14.4.16

Floresta (1)

Mão Morta, “Floresta em Sonho”, in https://www.youtube.com/watch?v=12f-vEtAo-0
- O que vês no nevoeiro da floresta?
- As árvores desmaiadas. As gotículas que se desprendem das ramagens. Uma luz baça. Vejo que é difícil ver.
- Não notas um vulto que voeja, errático?
- Dizes, um vulto. Esse vulto tem forma?
- É apenas um vulto. Não consigo fixar os seus limites. Diria: mais me parece um fantasma.
- O vulto, ou o fantasma (como queiras), aparece em silêncio, ou diz-te alguma coisa?
- Consigo perceber uma boca medonha, entreaberta, os lábios ensaiando movimentos como acontece a quem quer falar qualquer coisa. Mas não ouço nada.
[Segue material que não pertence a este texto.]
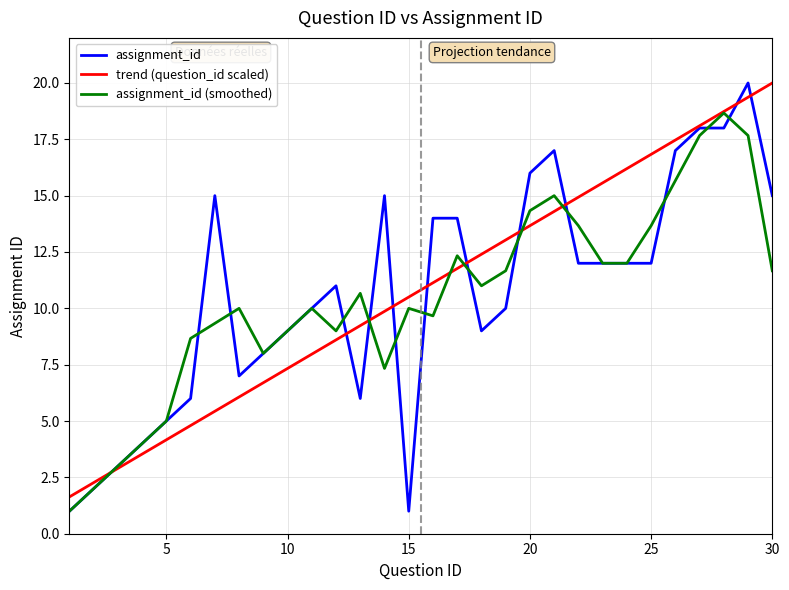

What is the highest value of the assignment_id (smoothed) series?

18.7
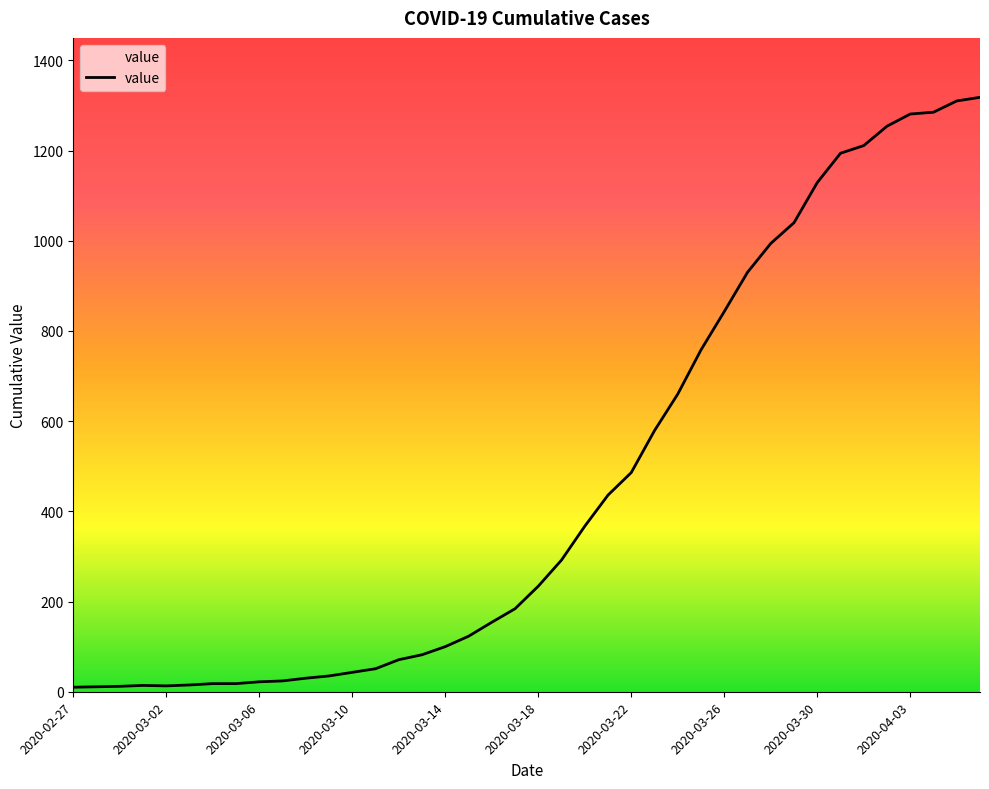

What is the difference between the maximum and minimum values?

1308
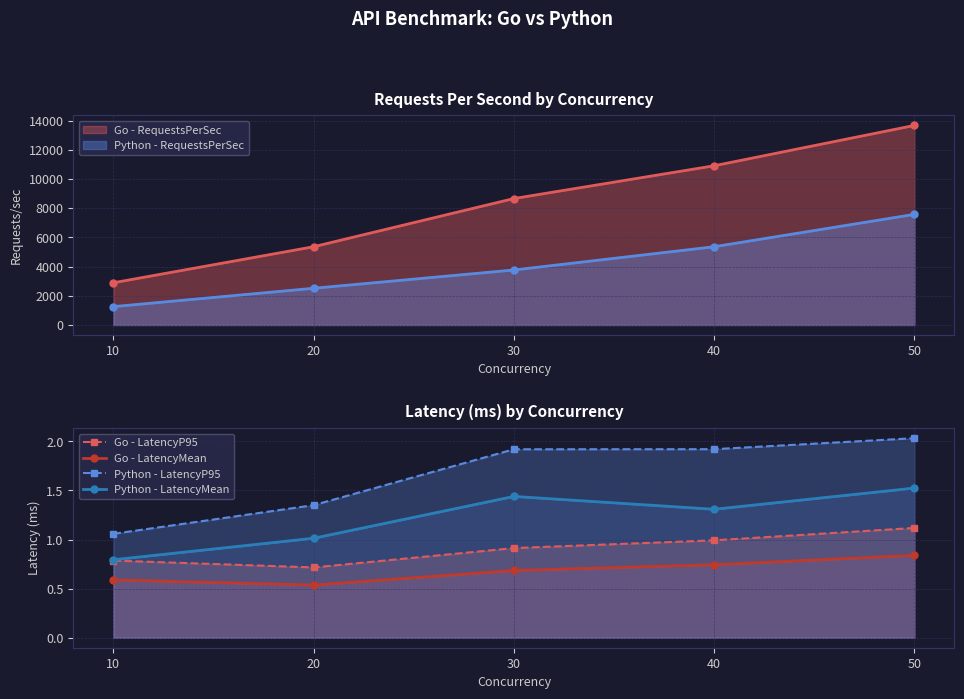

What is the sum of the Go - LatencyMean values at 50 and 40?

1.6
- Tens a certeza do vulto? Não serão as sombras que se misturam com uma cornucópia de feitios entre o arvoredo, dando a impressão de um vulto?
- Duvidas de mim?
- Não desconfio da tua lucidez. Regresso à casa da partida: perguntavas se eu notava um vulto voejando pela floresta em comandita com o nevoeiro fechado. Como não consegui tirar as medidas ao vulto, pergunto se achaste a certeza no que viste.
- Sinto que para onde vá, o vulto adeja sobre mim. Com aquela bocarra bem aberta, berrando qualquer composição de palavras que eu deveria ouvir, deveria perceber.
- Podes estar sugestionado. Com o nevoeiro que empresta mistério à floresta, como se estivéssemos no palco de um filme de terror...
- ... Mas eu não tenho medo de semelhantes coisas, nem me sugestiono com pouca coisa.
- Vou tomar atenção, bem ao teu lado. Vejamos se nos próximos minutos dou conta do vulto de que falas.
(O silêncio compõe-se à medida que avançam na floresta, sem saberem para onde vão. Estão mais atentos ao que pode pesar sobre as suas cabeças. Não admira que se tenham perdido no meio da floresta densa.)
- Ainda não travei conhecimento com o vulto. Ele já te apareceu neste caminho que fizemos até aqui?
- Não me levas a sério: já te tinha avisado da presença do vulto, caso ele tivesse emergido do nevoeiro.
- Estou em crer que o vulto era apenas um ardil para nos trazer ao estado em que estamos: perdidos no meio da floresta, incapazes de encontrar orientação pelo sol devido ao plúmbeo nevoeiro que obstruiu o céu.
- Eu ainda acho que o vulto pode aparecer a qualquer momento. Tenho medo. Senti suores frios quando ele me rondou há pouco.
- A julgar pelos momentos que nos trouxeram até aqui, estou em condições de assegurar que a minha presença é uma caução. Tens medo do vulto e o vulto parece ter medo de mim, ou pelo menos construiu um muro de vergonha devido à minha presença.
- Se achas que me sossegas com troça...
- Não é troça. Repara: estamos num lugar remoto no meio da floresta, sem orientação, nem saber para onde ir, e tu ainda apoquentado por um vulto, ou um fantasma. Não tens mais medo de passar a noite ao relento nas trevas da floresta?
- Tens razão. Até porque, à noite, decerto teremos a visita do vulto. Vamos sair daqui e depressa.
(E partiu para onde o corpo estava virado, sem saber se era a direção certa e sem esperar pelo amigo.)